**DIRECTIVE**
In the entries below, arrange the stretch from the line containing "scientific name: Washingtonia robusta" through the line containing "genus: Cepaea" as a numbered list, leaving out any blank lines.

── EXERCISE DATA ──

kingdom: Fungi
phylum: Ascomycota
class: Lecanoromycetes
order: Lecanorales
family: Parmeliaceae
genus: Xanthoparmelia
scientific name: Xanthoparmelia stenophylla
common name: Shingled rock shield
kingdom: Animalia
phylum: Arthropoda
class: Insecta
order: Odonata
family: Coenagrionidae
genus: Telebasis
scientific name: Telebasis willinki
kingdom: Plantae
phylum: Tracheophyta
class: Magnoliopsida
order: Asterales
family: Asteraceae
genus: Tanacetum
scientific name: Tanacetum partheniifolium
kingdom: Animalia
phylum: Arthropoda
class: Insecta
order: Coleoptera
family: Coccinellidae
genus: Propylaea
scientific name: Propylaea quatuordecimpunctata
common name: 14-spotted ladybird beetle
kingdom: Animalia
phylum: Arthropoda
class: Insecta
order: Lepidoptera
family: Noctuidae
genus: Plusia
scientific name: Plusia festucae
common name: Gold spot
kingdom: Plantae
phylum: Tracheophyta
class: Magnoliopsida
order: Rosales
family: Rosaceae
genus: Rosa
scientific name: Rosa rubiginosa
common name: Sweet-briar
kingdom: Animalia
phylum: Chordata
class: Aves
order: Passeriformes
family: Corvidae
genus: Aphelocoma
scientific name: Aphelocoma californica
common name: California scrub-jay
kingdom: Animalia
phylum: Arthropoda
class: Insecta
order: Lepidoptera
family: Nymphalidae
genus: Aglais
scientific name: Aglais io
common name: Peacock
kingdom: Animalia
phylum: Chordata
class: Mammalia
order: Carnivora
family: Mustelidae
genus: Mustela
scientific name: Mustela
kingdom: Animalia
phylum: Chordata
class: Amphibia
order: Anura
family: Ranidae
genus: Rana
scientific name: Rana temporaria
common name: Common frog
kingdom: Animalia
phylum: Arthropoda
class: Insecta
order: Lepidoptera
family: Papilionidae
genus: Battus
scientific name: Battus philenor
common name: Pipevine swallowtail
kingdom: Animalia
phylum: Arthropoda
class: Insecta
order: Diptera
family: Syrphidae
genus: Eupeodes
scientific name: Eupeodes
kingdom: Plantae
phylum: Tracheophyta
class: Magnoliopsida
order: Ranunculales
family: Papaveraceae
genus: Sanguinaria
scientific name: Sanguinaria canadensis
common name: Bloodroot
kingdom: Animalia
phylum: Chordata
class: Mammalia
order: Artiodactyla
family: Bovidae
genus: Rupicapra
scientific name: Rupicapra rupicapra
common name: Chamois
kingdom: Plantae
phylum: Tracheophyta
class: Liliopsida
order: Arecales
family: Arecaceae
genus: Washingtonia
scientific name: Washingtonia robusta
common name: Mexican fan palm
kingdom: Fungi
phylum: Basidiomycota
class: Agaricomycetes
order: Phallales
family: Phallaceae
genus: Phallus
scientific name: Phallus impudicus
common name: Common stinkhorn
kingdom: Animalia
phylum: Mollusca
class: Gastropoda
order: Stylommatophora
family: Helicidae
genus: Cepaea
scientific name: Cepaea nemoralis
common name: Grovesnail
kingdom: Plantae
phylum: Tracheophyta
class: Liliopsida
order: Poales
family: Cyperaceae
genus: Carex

───

**THE OUTPUT**
1. scientific name: Washingtonia robusta
2. common name: Mexican fan palm
3. kingdom: Fungi
4. phylum: Basidiomycota
5. class: Agaricomycetes
6. order: Phallales
7. family: Phallaceae
8. genus: Phallus
9. scientific name: Phallus impudicus
10. common name: Common stinkhorn
11. kingdom: Animalia
12. phylum: Mollusca
13. class: Gastropoda
14. order: Stylommatophora
15. family: Helicidae
16. genus: Cepaea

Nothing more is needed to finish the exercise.